Micron’s chips are fundamental components in everything from data center servers and personal computers to smartphones and vehicles.
In a conference call with investors, Micron CEO Sanjay Mehrotra said he expects memory markets to remain tight past 2026 and that in the medium term, Micron expects to meet only half to two-thirds of demand from several key customers.
Reuters previously reported that a memory chip crunch is pressuring smartphone makers.
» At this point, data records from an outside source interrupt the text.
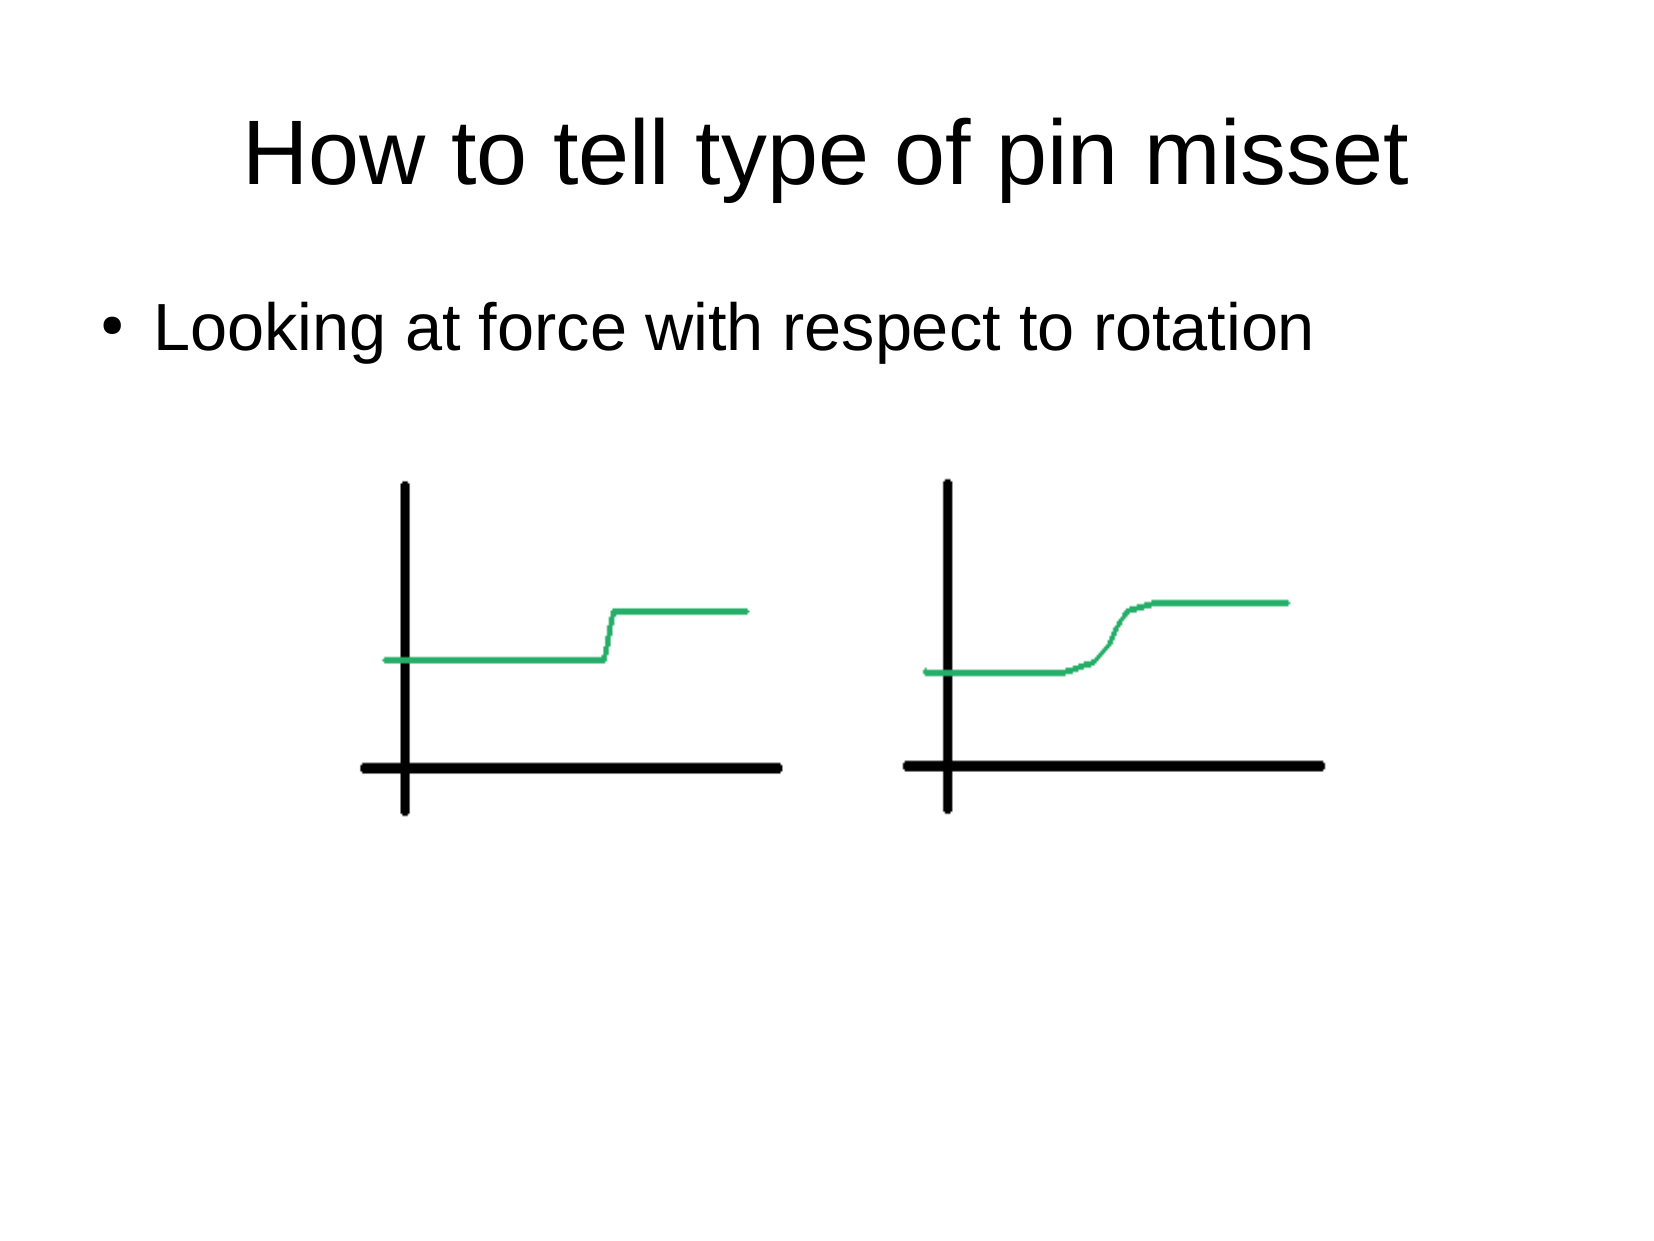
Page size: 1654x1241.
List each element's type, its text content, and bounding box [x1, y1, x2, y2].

title How to tell type of pin misset [82, 56, 1571, 250]
picture [337, 429, 1351, 863]
list Looking at force with respect to rotation [82, 290, 1571, 1109]
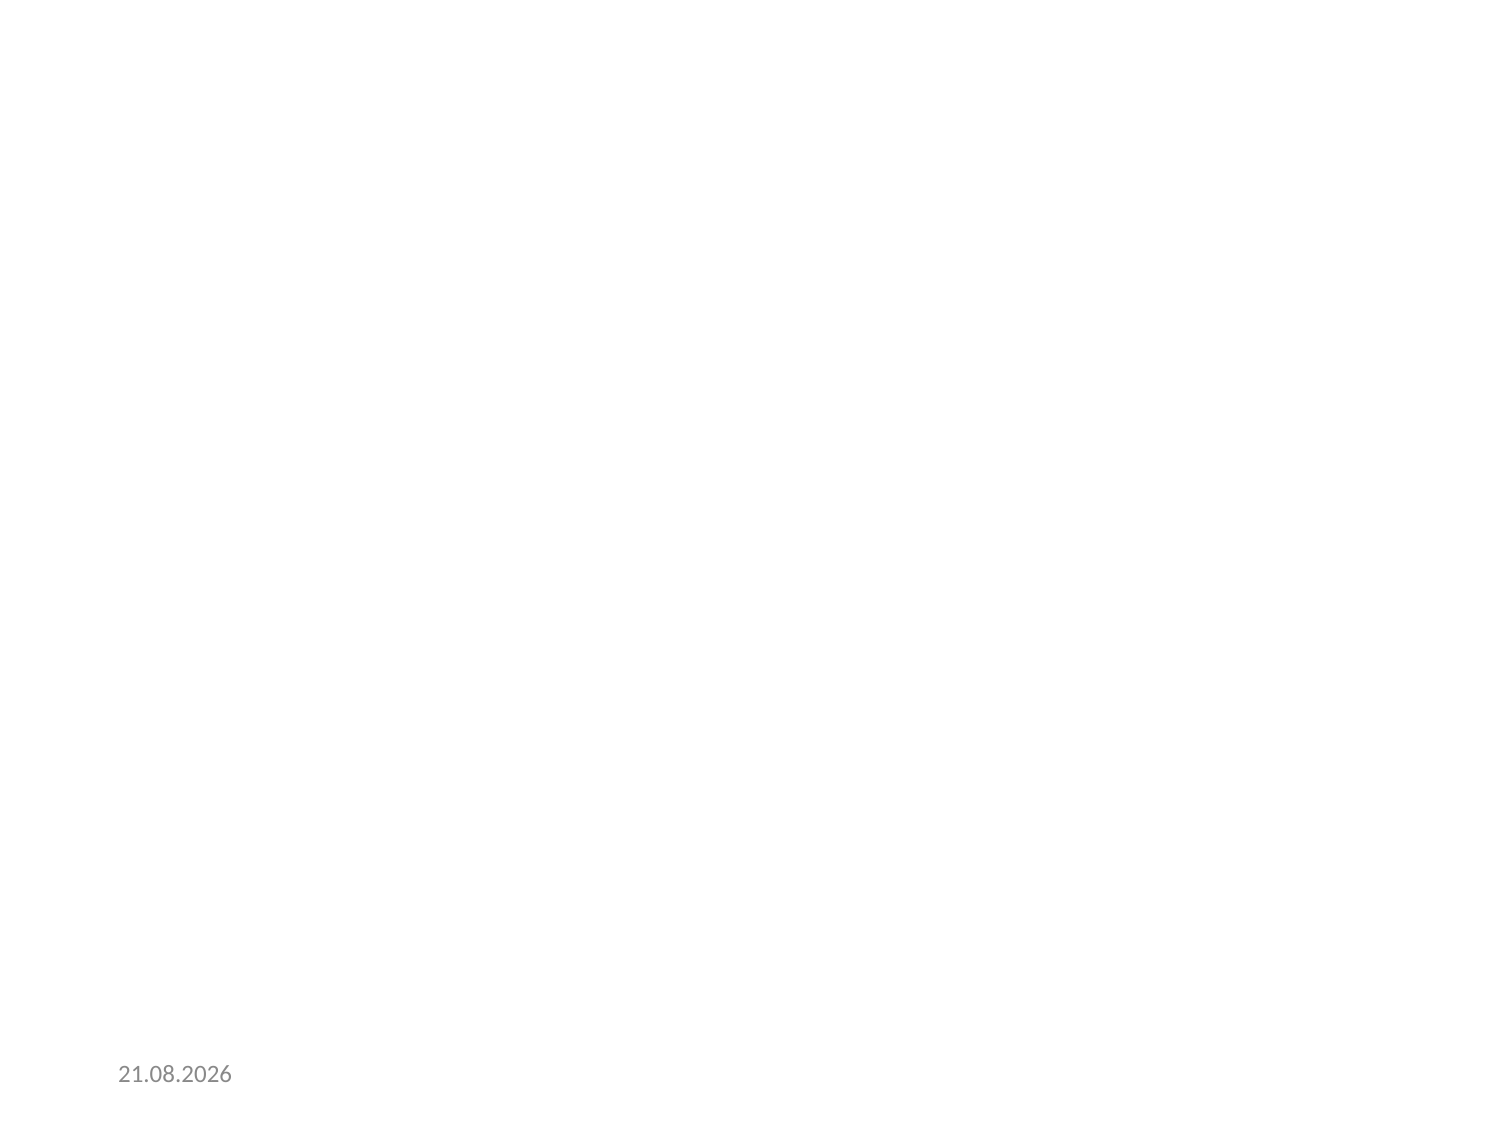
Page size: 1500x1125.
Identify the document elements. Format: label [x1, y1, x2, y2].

In an interview with Reuters on Wednesday, Sumit Sadana, Micron’s chief business officer, declined to specify which customers would not receive the chips they sought.
“It is inevitable in this environment that lots of customers across all segments will see an impact on their ability to procure the amount of memory they want to procure,” Sadana said. “I don’t know of any customer that is getting 100% of what they want from us – and there are many, many that are getting substantially less than what they feel they need.”
The company projected revenue for the current quarter at $18.70 billion, plus or minus $400 million, compared with analysts’ average estimate of $14.20 billion, according to data compiled by LSEG.
Micron stock surged over 15% on Thursday as investors took the news positively. The stock is up by over 208% so far this year.
Micron executives said the company is negotiating multiyear contracts with key customers and will increase its 2026 capital expenditure plans to $20 billion from an earlier $18 billion estimate.